YOUR TASK: In the records below, replace every "Consejo" with "Comité" and copy the rest of the lines unchanged. Leave the pictures out of your answer.

[Stored data entries]
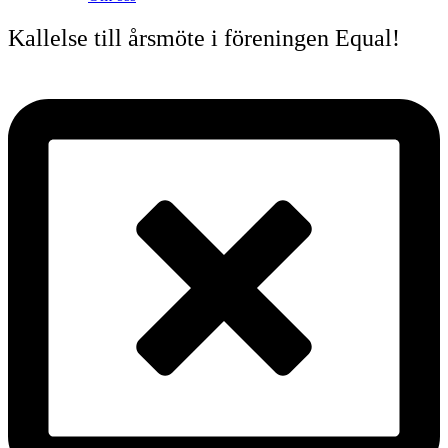
Kallelse till årsmöte i föreningen Equal!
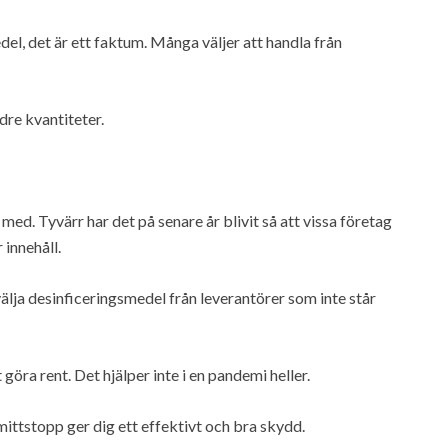
el, det är ett faktum. Många väljer att handla från
dre kvantiteter.
ed. Tyvärr har det på senare år blivit så att vissa företag
 innehåll.
älja desinficeringsmedel från leverantörer som inte står
göra rent. Det hjälper inte i en pandemi heller.
mittstopp ger dig ett effektivt och bra skydd.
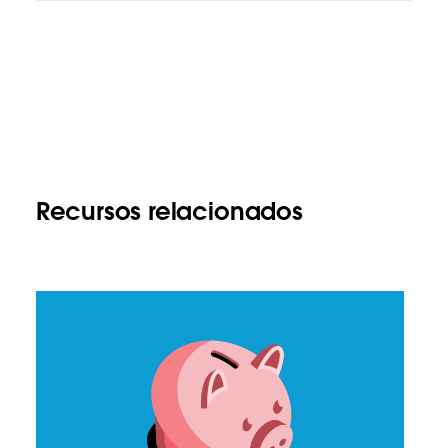
Recursos relacionados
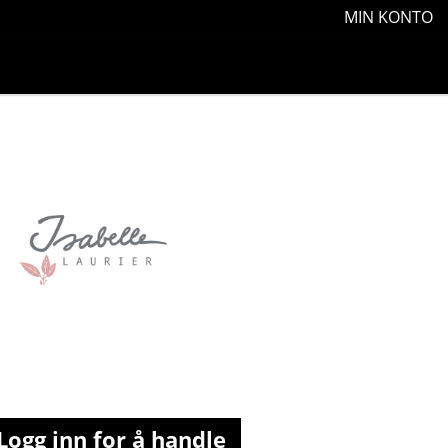
MIN KONTO
Logg inn for å handle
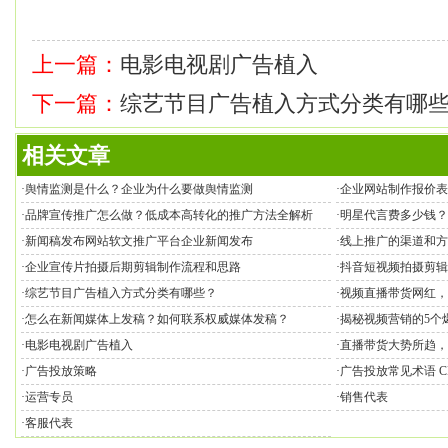
上一篇：
电影电视剧广告植入
下一篇：
综艺节目广告植入方式分类有哪
相关文章
·
舆情监测是什么？企业为什么要做舆情监测
·
企业网站制作报价表
·
品牌宣传推广怎么做？低成本高转化的推广方法全解析
·
明星代言费多少钱？
·
新闻稿发布网站软文推广平台企业新闻发布
·
线上推广的渠道和方
·
企业宣传片拍摄后期剪辑制作流程和思路
·
抖音短视频拍摄剪辑
·
综艺节目广告植入方式分类有哪些？
·
视频直播带货网红，
亿市场？
·
怎么在新闻媒体上发稿？如何联系权威媒体发稿？
·
揭秘视频营销的5个
·
电影电视剧广告植入
·
直播带货大势所趋，
·
广告投放策略
·
广告投放常见术语 CPM 
·
运营专员
·
销售代表
·
客服代表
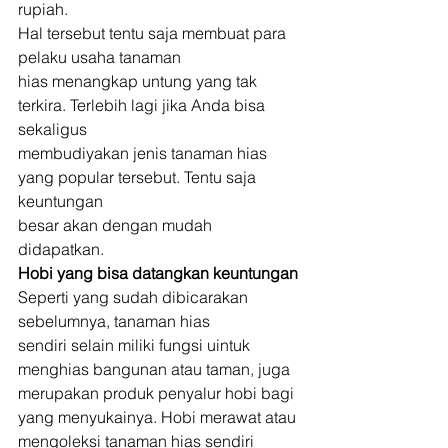
rupiah. 
Hal tersebut tentu saja membuat para 
pelaku usaha tanaman
hias menangkap untung yang tak 
terkira. Terlebih lagi jika Anda bisa 
sekaligus
membudiyakan jenis tanaman hias 
yang popular tersebut. Tentu saja 
keuntungan
besar akan dengan mudah 
didapatkan. 
Hobi yang bisa datangkan keuntungan
Seperti yang sudah dibicarakan 
sebelumnya, tanaman hias
sendiri selain miliki fungsi uintuk 
menghias bangunan atau taman, juga
merupakan produk penyalur hobi bagi 
yang menyukainya. Hobi merawat atau
mengoleksi tanaman hias sendiri 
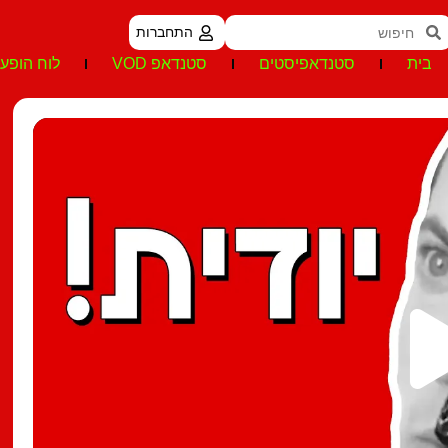
התחברות
בית
סטנדאפיסטים
סטנדאפ VOD
לוח הופעו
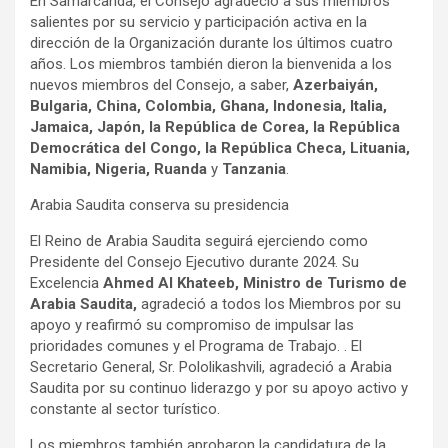
En Samarcanda, el Consejo agradeció a sus miembros
salientes por su servicio y participación activa en la
dirección de la Organización durante los últimos cuatro
años. Los miembros también dieron la bienvenida a los
nuevos miembros del Consejo, a saber,
Azerbaiyán,
Bulgaria, China, Colombia, Ghana, Indonesia, Italia,
Jamaica, Japón, la República de Corea, la República
Democrática del Congo, la República Checa, Lituania,
Namibia, Nigeria, Ruanda
y
Tanzania
.
Arabia Saudita conserva su presidencia
El Reino de Arabia Saudita seguirá ejerciendo como
Presidente del Consejo Ejecutivo durante 2024. Su
Excelencia
Ahmed Al Khateeb, Ministro de Turismo de
Arabia Saudita,
agradeció a todos los Miembros por su
apoyo y reafirmó su compromiso de impulsar las
prioridades comunes y el Programa de Trabajo. . El
Secretario General, Sr. Pololikashvili, agradeció a Arabia
Saudita por su continuo liderazgo y por su apoyo activo y
constante al sector turístico.
Los miembros también aprobaron la candidatura de la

OUTPUT:
Kallelse till årsmöte i föreningen Equal!
el, det är ett faktum. Många väljer att handla från
dre kvantiteter.
ed. Tyvärr har det på senare år blivit så att vissa företag
 innehåll.
älja desinficeringsmedel från leverantörer som inte står
göra rent. Det hjälper inte i en pandemi heller.
mittstopp ger dig ett effektivt och bra skydd.
Recursos relacionados
MIN KONTO
Logg inn for å handle
上一篇：
电影电视剧广告植入
下一篇：
综艺节目广告植入方式分类有哪
相关文章
·
舆情监测是什么？企业为什么要做舆情监测
·
企业网站制作报价表
·
品牌宣传推广怎么做？低成本高转化的推广方法全解析
·
明星代言费多少钱？
·
新闻稿发布网站软文推广平台企业新闻发布
·
线上推广的渠道和方
·
企业宣传片拍摄后期剪辑制作流程和思路
·
抖音短视频拍摄剪辑
·
综艺节目广告植入方式分类有哪些？
·
视频直播带货网红，
亿市场？
·
怎么在新闻媒体上发稿？如何联系权威媒体发稿？
·
揭秘视频营销的5个
·
电影电视剧广告植入
·
直播带货大势所趋，
·
广告投放策略
·
广告投放常见术语 CPM 
·
运营专员
·
销售代表
·
客服代表
rupiah. 
Hal tersebut tentu saja membuat para 
pelaku usaha tanaman
hias menangkap untung yang tak 
terkira. Terlebih lagi jika Anda bisa 
sekaligus
membudiyakan jenis tanaman hias 
yang popular tersebut. Tentu saja 
keuntungan
besar akan dengan mudah 
didapatkan. 
Hobi yang bisa datangkan keuntungan
Seperti yang sudah dibicarakan 
sebelumnya, tanaman hias
sendiri selain miliki fungsi uintuk 
menghias bangunan atau taman, juga
merupakan produk penyalur hobi bagi 
yang menyukainya. Hobi merawat atau
mengoleksi tanaman hias sendiri 
התחברות
בית
סטנדאפיסטים
סטנדאפ VOD
לוח הופעו
En Samarcanda, el Comité agradeció a sus miembros
salientes por su servicio y participación activa en la
dirección de la Organización durante los últimos cuatro
años. Los miembros también dieron la bienvenida a los
nuevos miembros del Comité, a saber,
Azerbaiyán,
Bulgaria, China, Colombia, Ghana, Indonesia, Italia,
Jamaica, Japón, la República de Corea, la República
Democrática del Congo, la República Checa, Lituania,
Namibia, Nigeria, Ruanda
y
Tanzania
.
Arabia Saudita conserva su presidencia
El Reino de Arabia Saudita seguirá ejerciendo como
Presidente del Comité Ejecutivo durante 2024. Su
Excelencia
Ahmed Al Khateeb, Ministro de Turismo de
Arabia Saudita,
agradeció a todos los Miembros por su
apoyo y reafirmó su compromiso de impulsar las
prioridades comunes y el Programa de Trabajo. . El
Secretario General, Sr. Pololikashvili, agradeció a Arabia
Saudita por su continuo liderazgo y por su apoyo activo y
constante al sector turístico.
Los miembros también aprobaron la candidatura de la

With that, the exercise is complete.